_SUPPLIED TEXT_
Stepping Stones After Surgery

Nearly four weeks ago, I had hip surgery to fix a labral tear and femoroacetabular bone impingement (FAI). About a year ago, I had arthroscopic knee surgery to fix a pinched fat pad as well as frayed cartilage, swelling, and was given a PRP injection. In a couple months, I will need the other hip repaired for the same issue.

Needless to say, running has been scarce for me for about a year and a half. I missed my high school senior year of track as well as cross country, indoor, and outdoor track of my freshman year of college. I will have to miss another season of cross country and likely indoor track of my sophomore year and very possibly outdoor track as well.

I have never known a heartbreak like this before.

_ABOUT THIS TASK_
Extend the essay on surgery and lost running seasons with a few paragraphs that pick up after its final line. The data that follow have no connection to the essay on surgery and lost running seasons.

_GIVEN DATA_

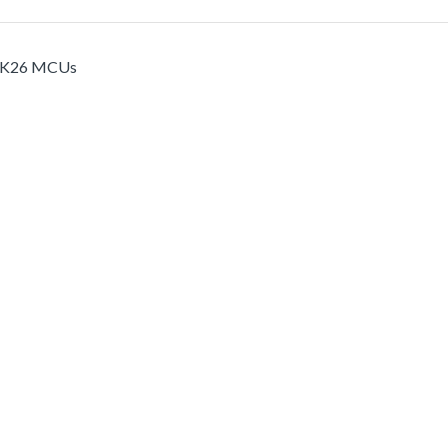
nd K26 MCUs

_RESULT FOR THIS EXERCISE_
It is very easy (and even kind of fun) to let our sole identity be a runner when things are going well. The danger with this comes when you can’t do what you love most. You might begin to question your whole purpose, which sounds crazy to most, but from what others have shared with me and what I have read in blogs and articles, the rare runner breed understands this sense of loss. I wouldn’t say the commonality makes such a profound sense of devastation OK, but it does make a person feel a little more normal during such an abnormal walk of life. 

In the past year, I have tried so hard to prevent the inevitable loss of muscle and fitness, SO hard that it took a direct shot at my mental health. My whole world revolved around recovery after my knee surgery. And it wasn’t in a healthy way. Every move of mine was dictated by my knee. For example, if my friends were going to be getting ice cream around 9pm, I wouldn’t go. Not because I didn’t want to, but because I figured that 9pm was too late to be out for a person who had had knee surgery and that I should be completely dedicated to recovery. The ironic part was that I’d lay awake knowing that everyone was together, so I got less sleep than I actually would have if I had just gone with them. My efforts were meant with very good intentions, but had extremely adverse effects on my health.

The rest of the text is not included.